Closed andreahorbach closed 1 year ago
The way is normally works is that the person/group creating the model puts it up somewhere on the web (their website, GitHub, some language resource repository, etc.). Then we have a set of scripts in DKPro Core which download such models, package them up as a JAR, and then deploy them to our Maven repository.
So the first step would be that you put the model up somewhere. Please be confident that you are legally allowed to share the model.
Then, you or we could extend the OpenNLP model packaging script to include your model:
https://github.com/dkpro/dkpro-core/blob/master/dkpro-core-opennlp-asl/src/scripts/build.xml
Then we'd use the script to build the model JAR and to upload it to our Maven repo.
Finally, the DKPro Core OpenNLP Maven module pom.xml file would be extended to include the new model.
Thank you for explaining the process.
We uploaded the model at https://github.com/ltl-ude/opennlpChunkerGerman/blob/master/de-chunker-opennlp.bin
It would be great if you could take care of including it into the build.xml, but if not we can of course have a look at doing that ourselves.
@aggarwalpiush would you like to try this?
There is some documentation on implementing/extending the model building scripts here.
The model script for OpenNLP models is here.
You couldn't deploy it to the UKP Maven server at the moment though. Either I'd need to do that or we need to give you proper permissions.
@reckart Before extending the model script, I was trying to run existing OpenNLP asl build.xml, but I got build issue at line 675
I found that ixa pos model is not available at the url provided in the script. I think, we also need to fix this issue.

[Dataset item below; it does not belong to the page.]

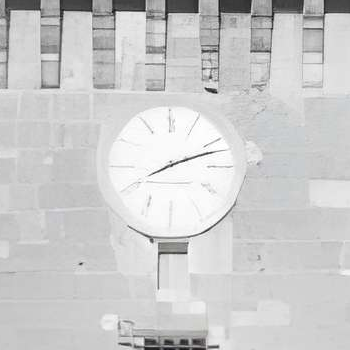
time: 8:11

@aggarwalpiush good idea :)
the build.xml is fixed and PR-1459 is raised. If it looks good, kindly merge it and build the new models JARs at UKP Maven server.
As JARs are available at the server, I'll add them to OpenNLP pom.

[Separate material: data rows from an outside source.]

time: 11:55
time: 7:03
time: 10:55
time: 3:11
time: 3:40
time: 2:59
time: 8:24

We trained a German chunker model for OpenNLP that we would like to contribute. The model was trained on the TIGER corpus using their annotations with a number of systematic modification to match the annotations to TreeTagger chunks. In a 10-fold cross-validation experiment as provided by the OpenNLP model trainer we reach an average F-Score of 96%. If such a model would be of interest for dkpro, could you guide us how to proceed in providing the model?